Government troops appeared to have lost an armored personnel carrier to attacking mobs. By nightfall, all government forces had abandoned the city center, which was blocked off with barricades of tires.
U.S. State Department spokeswoman Jen Psaki condemned the violence, which she said was "caused by pro-Russia separatists."
"We continue to call for groups who have jeopardized public order by taking up arms and seizing public buildings in violation of Ukrainian law to disarm and leave the buildings they have seized," she said.
Meanwhile, the Obama administration and NATO Secretary General Anders Fogh Rasmussen condemned Putin's visit to Crimea.
"We still consider Crimea as Ukrainian territory and from my knowledge the Ukrainian authorities haven't invited Putin to visit Crimea, so from that point of view his visit to Crimea is inappropriate," Fogh Rasmussen told reporters in Tallinn, Estonia.
Psaki called the trip "provocative and unnecessary."
Earlier, in Moscow, Putin watched as about 11,000 Russian troops marched across Red Square to the tunes of marches and patriotic songs. They were followed by columns of dozens of tanks and rocket launchers as some 70 combat aircraft, including giant nuclear-capable strategic bombers, roared overhead.
In a dig at Ukraine, the parading troops on Red Square included one marine unit from the Black Sea Fleet that flew the Crimean flag on its armored personnel carriers.
The West and the Ukrainian government accuse Russia of fomenting the unrest in Ukraine's east, where insurgents have seized government buildings in a dozen cities and towns.
The referendum on independence being held Sunday in the Donetsk and Luhansk regions — an area that encompasses 6.5 million people — is similar to the plebiscite that paved the way for Moscow's annexation of Crimea.
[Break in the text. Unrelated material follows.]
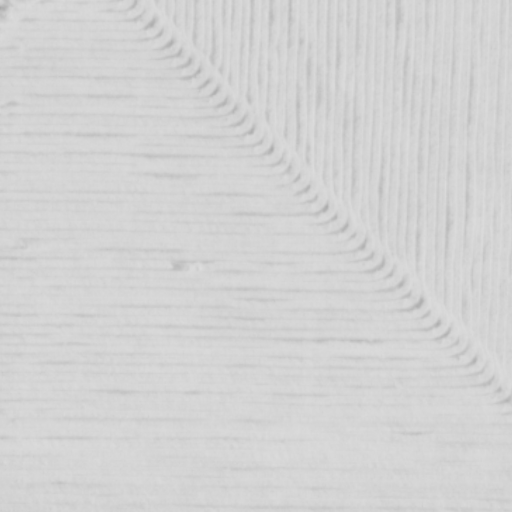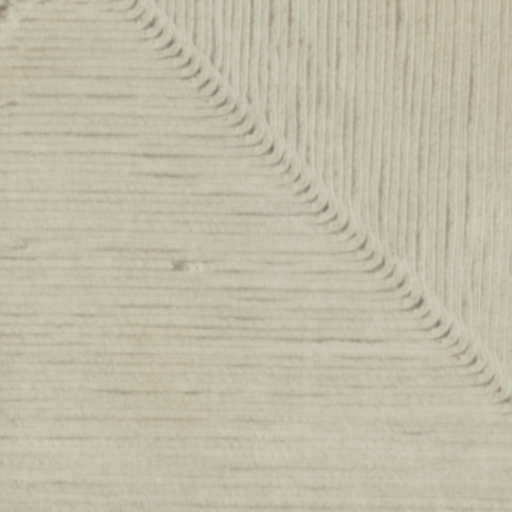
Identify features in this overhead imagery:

Putin's surprise call Wednesday for the rebels to delay the vote appeared to reflect Russia's desire to distance itself from the separatists as it bargains with the West. But insurgents in Ukraine's Russian-speaking east defied Putin's call and said they would go ahead anyway.
Putin also said Russia had withdrawn its forces from the Ukrainian border, but the Pentagon and NATO said there was no evidence of a pullback.
"We still don't have visible evidence of Russian withdrawal of troops from Ukraine's border," Fogh Rasmussen told reporters Friday. "I would be the first to welcome it if Russian troops were pulled out."